TEXT SECTION ->
Back
to the Future Part II
(1989), thirty years old today, is the franchise’s own The Empire Strikes Back (1980), and
therefore the finest film in the Zemeckis trilogy.
This
rousing middle chapter of the saga transforms the cheerful triumph of the 1985 picture into
personal tragedy, thus taking Marty McFly (Michael J. Fox) to his lowest ebb. The
sequel also elevates Biff (Thomas Wilson) from school yard bully to Evil
Incarnate, a kind of grotesque “lounge lizard” variation of Donald Trump only with a
murderous streak, not merely bad hair.
This
sequel also proves brawnier in terms of visual imagination and sense of humor than its
critically-appreciated predecessor was, and includes some nice, amusing nods
towards 1980s nostalgia.
In
fact, Back to the Future Part II even lives up to its featured Jaws
19 holomax tag line:
This time, it’s
really, really personal.
What
that means, specifically, is that our hero, Marty, has not overcome the seeds of
his own downfall, and, therefore, the future could still turn out quite badly for him.
The black pick-up truck -- the first film’s valedictory symbol of his promising, successful
(and yes, yuppie…) future -- becomes, instead, the vehicle of his ultimate
destruction.
This
1989 sequel has been in the news a lot lately, since we entered the year 2015 in fact,
for both those things it gets right and those things it gets wrong about our
current epoch.
But
just because everyone seems to be talking about Back to the Future II
doesn’t mean that it isn’t worth discussing at length here on the blog. On the contrary,
this dark middle chapter forms the emotional heart of the Back to the Future trilogy by forecasting
the darkness in Marty, and increasing, by degrees, the trilogy’s narrative and
intellectual complexity.
For example, Back
to the Future Part II’s
remarkable final act not only goes back to 1955 and the events of the original
film, it actually travels "inside" those events, and inside the frames and compositions of the previous entry. It inhabits that same milieu (and the Enchantment under the Sea Dance) with remarkable technological wizardry (forecasting Forrest Gump [1994]) and
ratchets up the suspense, as events we think we know take new twists and
turns.
If
Doc Brown created the time machine to examine the “pitfalls and possibilities” inherent in human nature, Back
to the Future Part II also serves that mission ably. The first film concerns
how, via time travel, we can understand and appreciate our parents as people who were young once too...not just
weird old folks. The second film,
uniquely, pursues that same end, but reveals that the faults that plague us as
teenagers have the power to totally destroy us as adults. Life -- and time -- can be quite cruel.
Paradoxically,
time has been anything but cruel to Back to the Future Part II. It was once critically-hated by the establishment, but now seems to be the film in the BTTF trilogy that
everyone absolutely adores.
Better late than never...
“No
one should know too much about their own destiny."
Immediately
following his return to 1985 (from 1955), Marty (Fox) is confronted by Doc
Brown (Christopher Lloyd), who warns him that something terrible will happen to
his children in the future, in the year 2015.
Accordingly, Marty, Jennifer (Elisabeth Shue) and Brown time travel thirty years to a brave new world, to
a Hill Valley of flying cars, hover boards, holomax movies and 1980s nostalgia.
There,
Marty must save his son from a future in jail, a future caused by Biff’s son,
Griff (Wilson).

ENTRIES ->
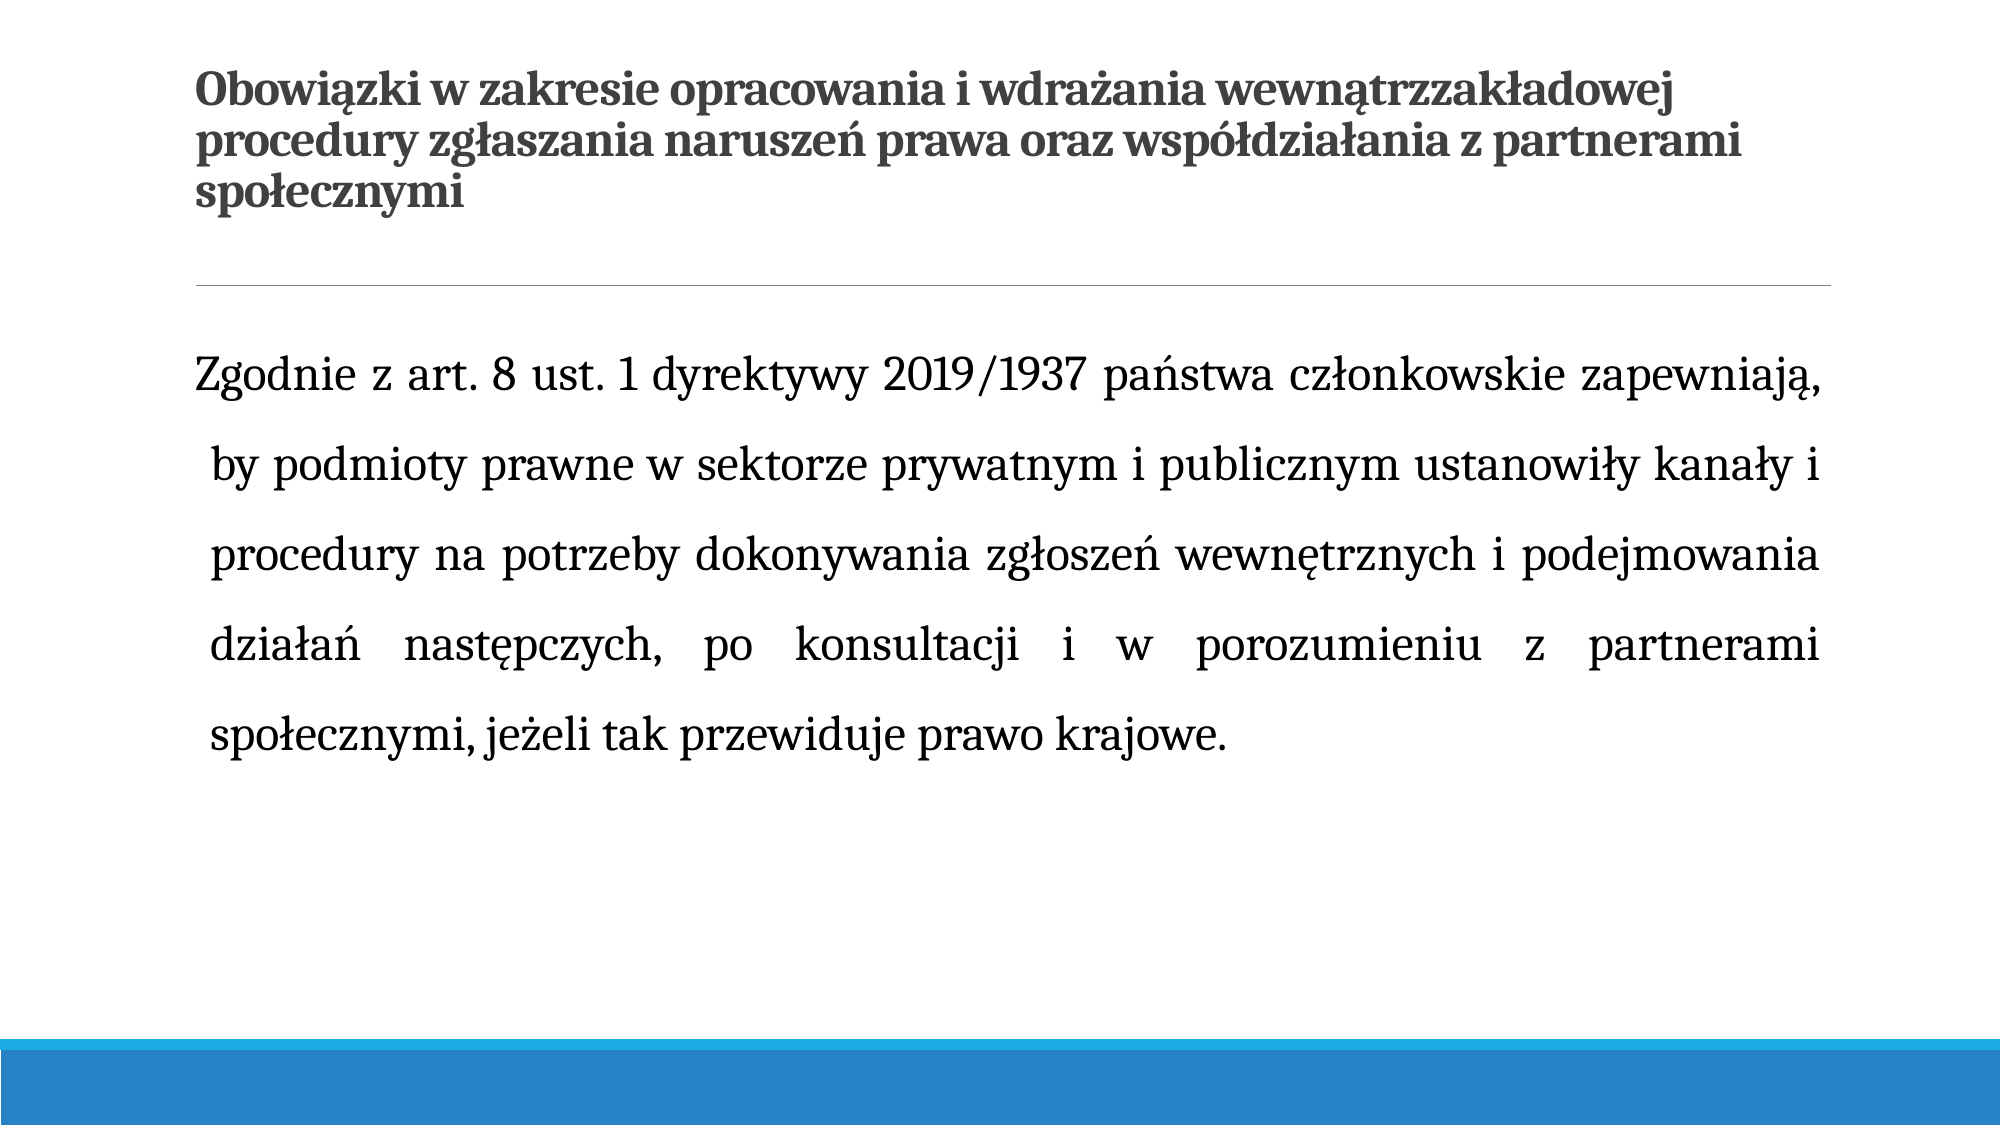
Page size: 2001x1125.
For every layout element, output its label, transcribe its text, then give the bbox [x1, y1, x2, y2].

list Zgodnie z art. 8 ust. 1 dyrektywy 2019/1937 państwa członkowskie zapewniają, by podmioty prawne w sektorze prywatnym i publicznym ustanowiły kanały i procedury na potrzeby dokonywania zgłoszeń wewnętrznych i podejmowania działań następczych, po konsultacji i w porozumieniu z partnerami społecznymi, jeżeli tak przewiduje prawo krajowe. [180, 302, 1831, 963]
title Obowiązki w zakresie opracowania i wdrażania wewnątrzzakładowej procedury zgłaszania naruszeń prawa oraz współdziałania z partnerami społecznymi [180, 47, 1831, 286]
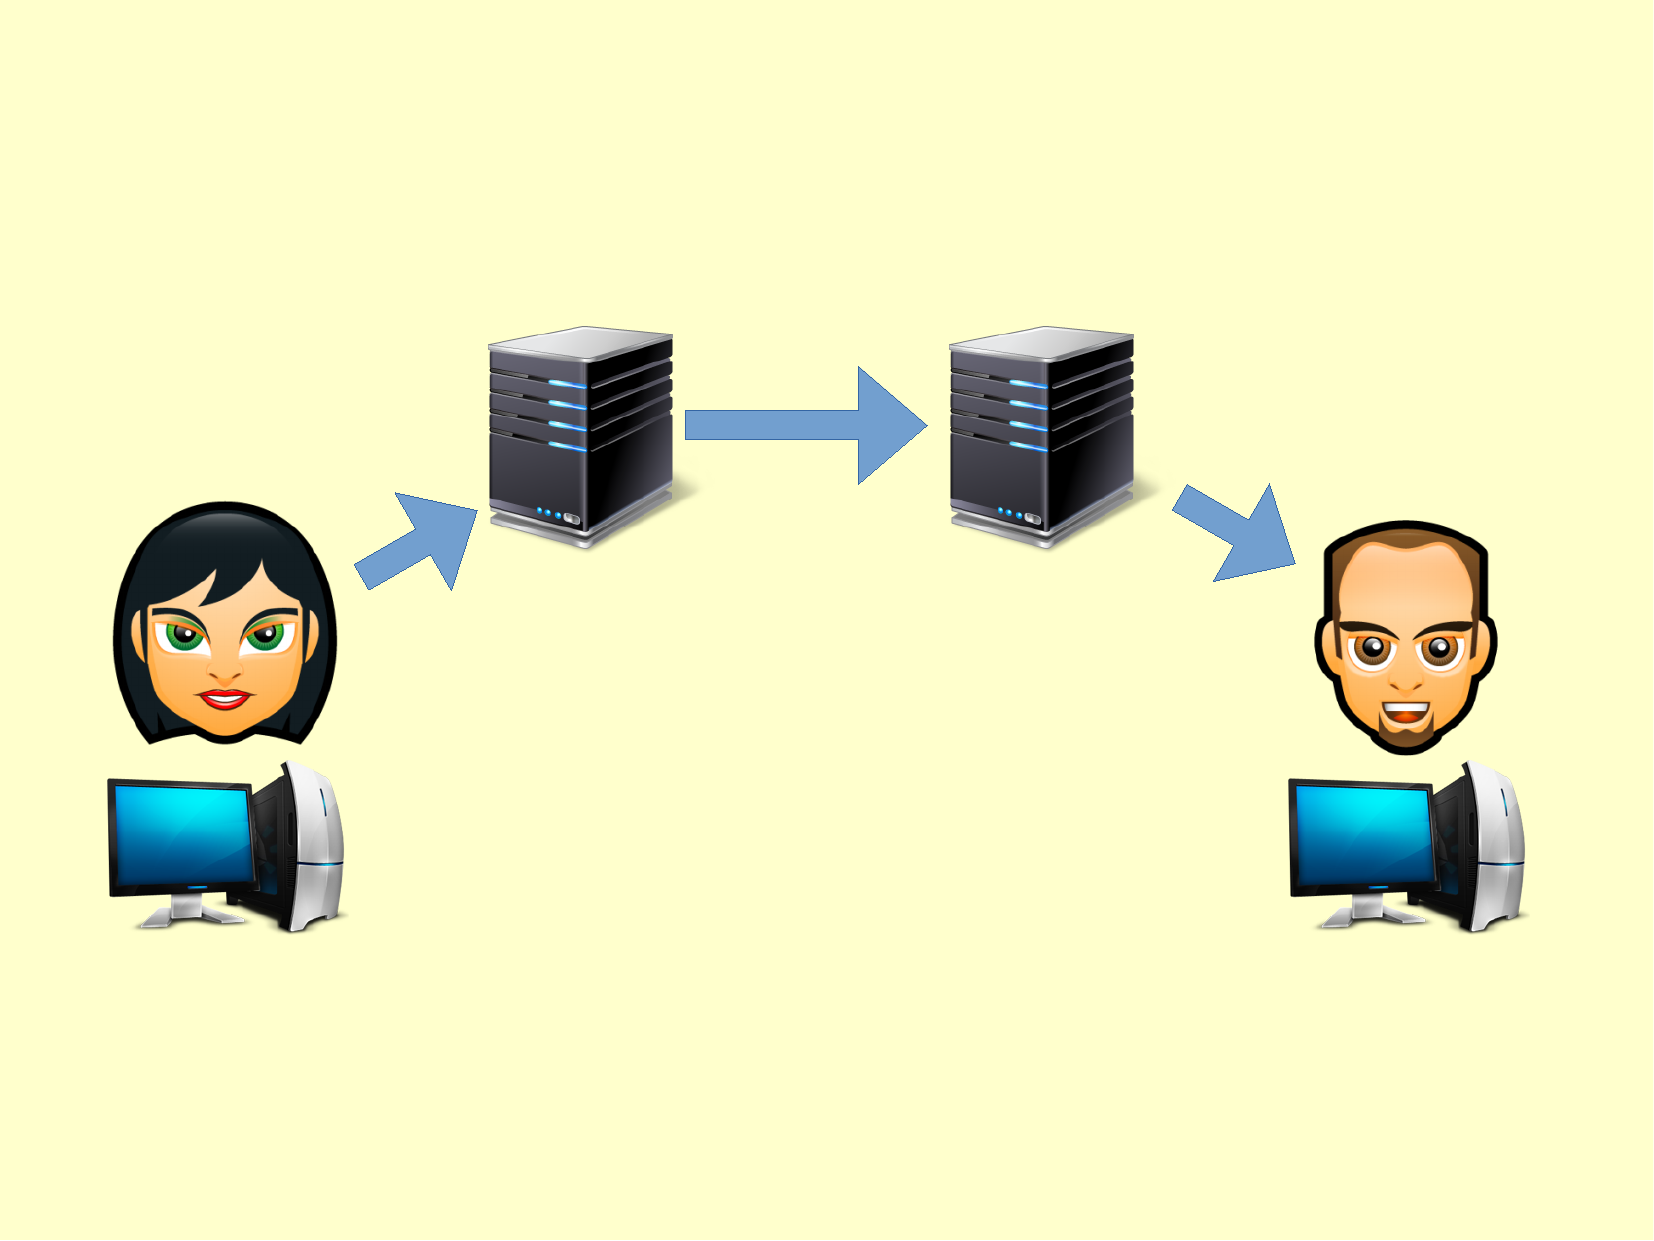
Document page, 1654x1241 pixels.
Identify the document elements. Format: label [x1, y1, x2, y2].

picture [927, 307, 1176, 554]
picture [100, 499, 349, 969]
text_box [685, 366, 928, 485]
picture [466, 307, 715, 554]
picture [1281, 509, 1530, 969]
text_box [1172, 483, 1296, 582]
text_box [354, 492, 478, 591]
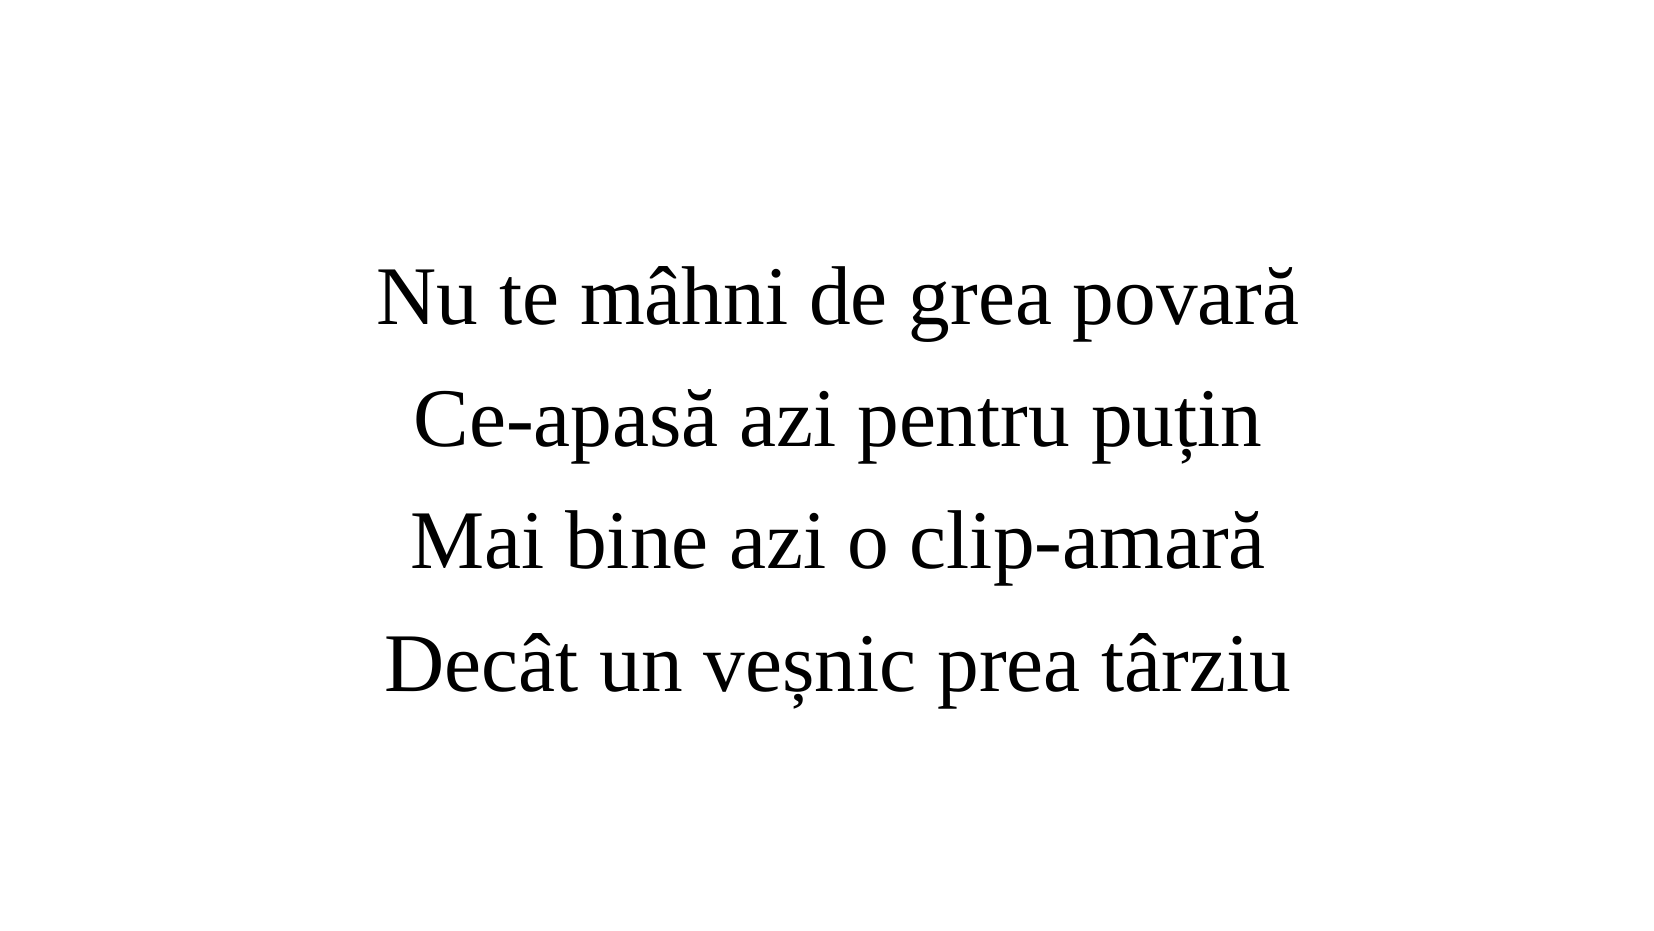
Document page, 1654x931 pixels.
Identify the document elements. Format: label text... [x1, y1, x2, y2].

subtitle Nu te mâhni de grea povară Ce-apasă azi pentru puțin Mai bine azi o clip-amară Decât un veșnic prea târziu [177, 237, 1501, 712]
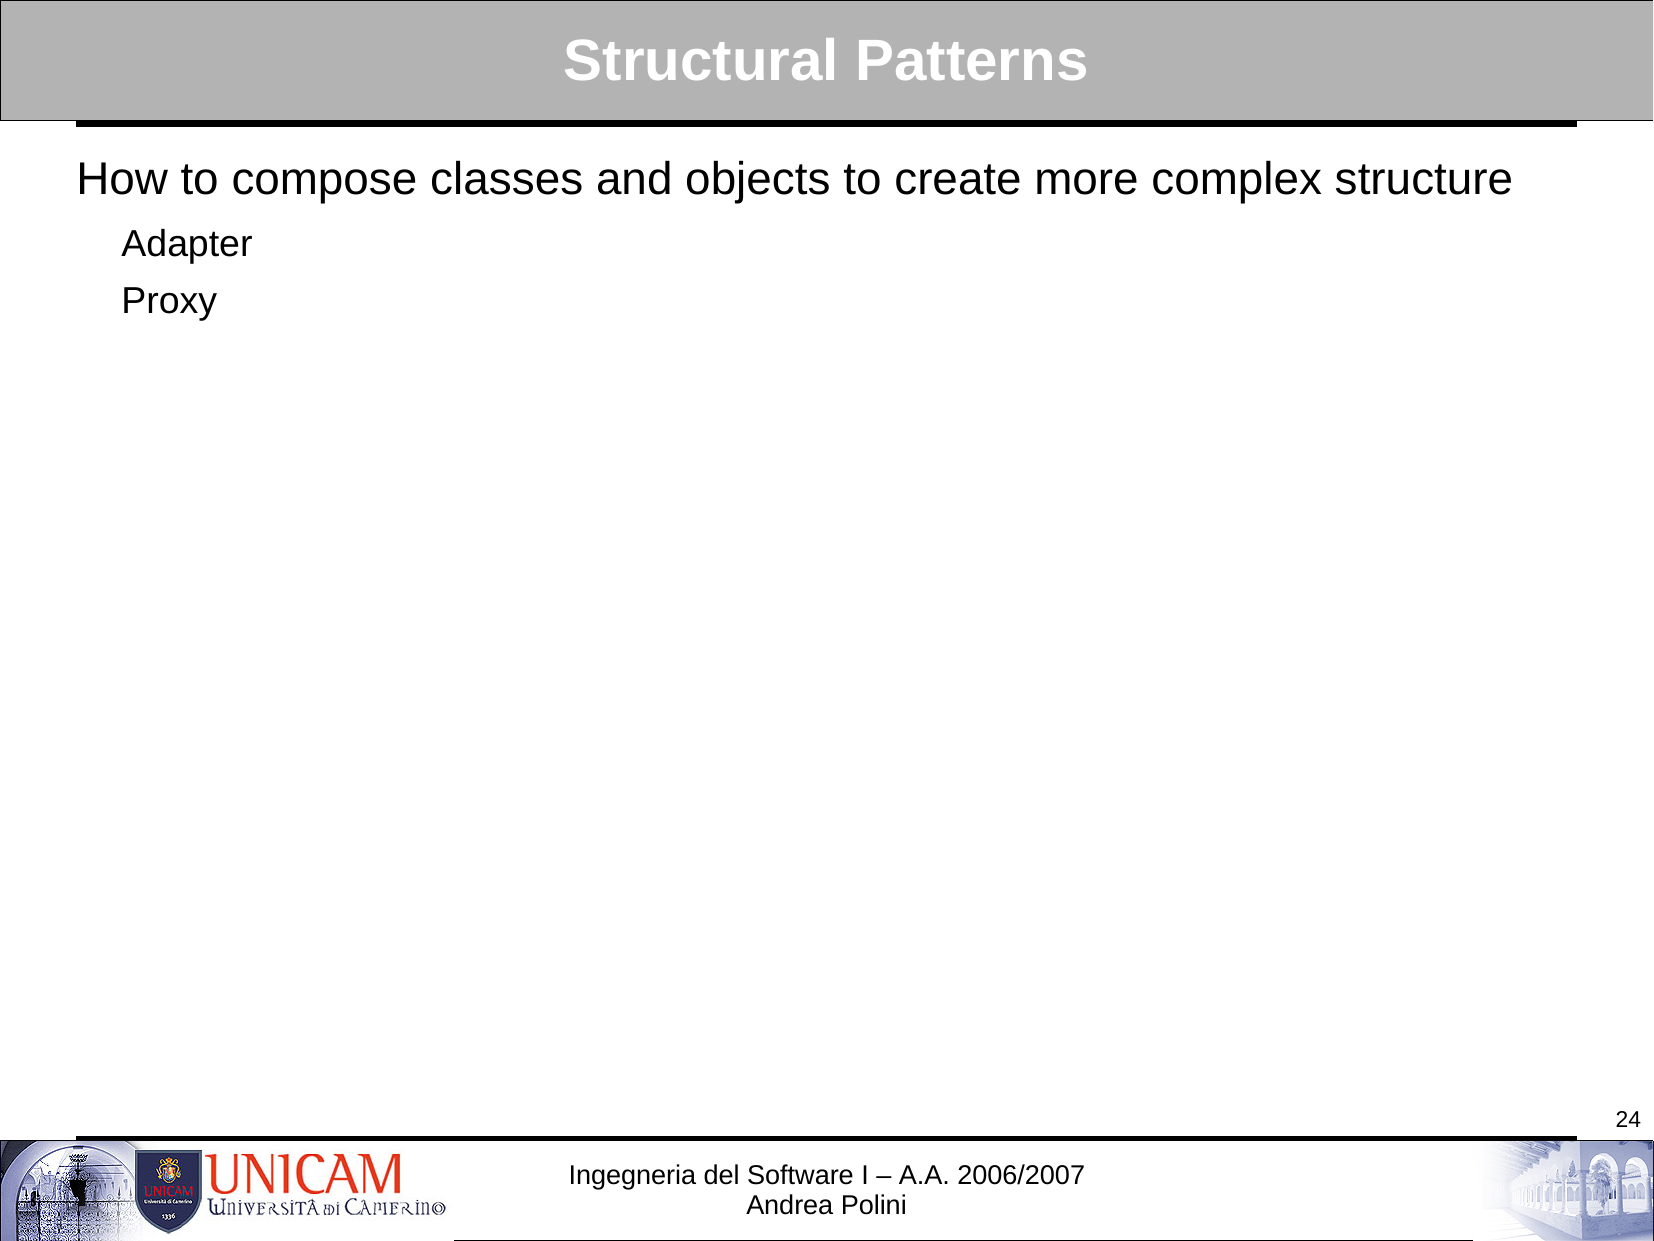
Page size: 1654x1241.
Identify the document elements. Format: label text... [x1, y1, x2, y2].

PROBLEM TO SOLVE -> Pick up the Back to the Future Part II review after its final sentence and keep writing it.

RESPONSE ->
After the future is
restored, Marty purchases a Sports Almanac from the Café 80s, realizing that it
features all the winning teams circa 1950–2000, and he can get rich gambling on
them.
Brown stops Marty from taking this road of greed and cheating, but elderly Biff has overheard
the plan, and takes the DeLorean back in time to 1955, so his younger self can
execute it.
Meanwhile,
Jennifer visits her home with Marty in Hilldale in 2015, and learns that
Marty was injured in accident thirty years earlier, primarily because because he couldn’t
tolerate being called chicken.
Worse, his boss in 2015, Needles (Flea), wants to engage Marty in an illegal activity, calling him chicken if he doesn’t comply. Marty
succumbs, and is promptly fired from his job.
Marty,
Doc and Jennifer return to 1985 in the returned De Lorean, only to learn that elderly Biff has changed
everything.
George McFly is long dead, murdered by Biff, and Lorraine (Lea Thompson) is married to the scoundrel. Biff controls the police force, and has turned Hill Valley into a den of
gambling and sin.
Doc and Marty realize
what has happened, and determine they must travel back to 1955 again, this time
to prevent Biff from using the Sports Almanac that has altered the past, and can change
everybody’s future.
“Be careful in the future.”
Back
to the Future Part II’s
three act narrative structure is also, significantly, a three age or three epoch structure.
The
film goes from the adventure in 2015 to the dark passage involving Biff-World in 1985, to the tense
and ultimately despairing span in 1955.
Thus, in a subversive way, the
film plays like Back to the Future in reverse, with every new challenge
being met with a greater challenge, and any sense of closure or triumph
proving, finally, impossible to attain...at least until the next sequel.
Specifically,
Marty succeeds in saving his son and daughter in 2015, but his avaricious plan with the
Sports Almanac is adopted by Elderly Biff, and rewrites Marty’s present.
When Marty and Doc arrive at that present, in
1985, they are unable to beat it or over-turn the nightmare -- one depicted in
endless night-time shots and punctuated by images of grave-stones, cemeteries and obituaries -- without
traveling again, this time to 1955.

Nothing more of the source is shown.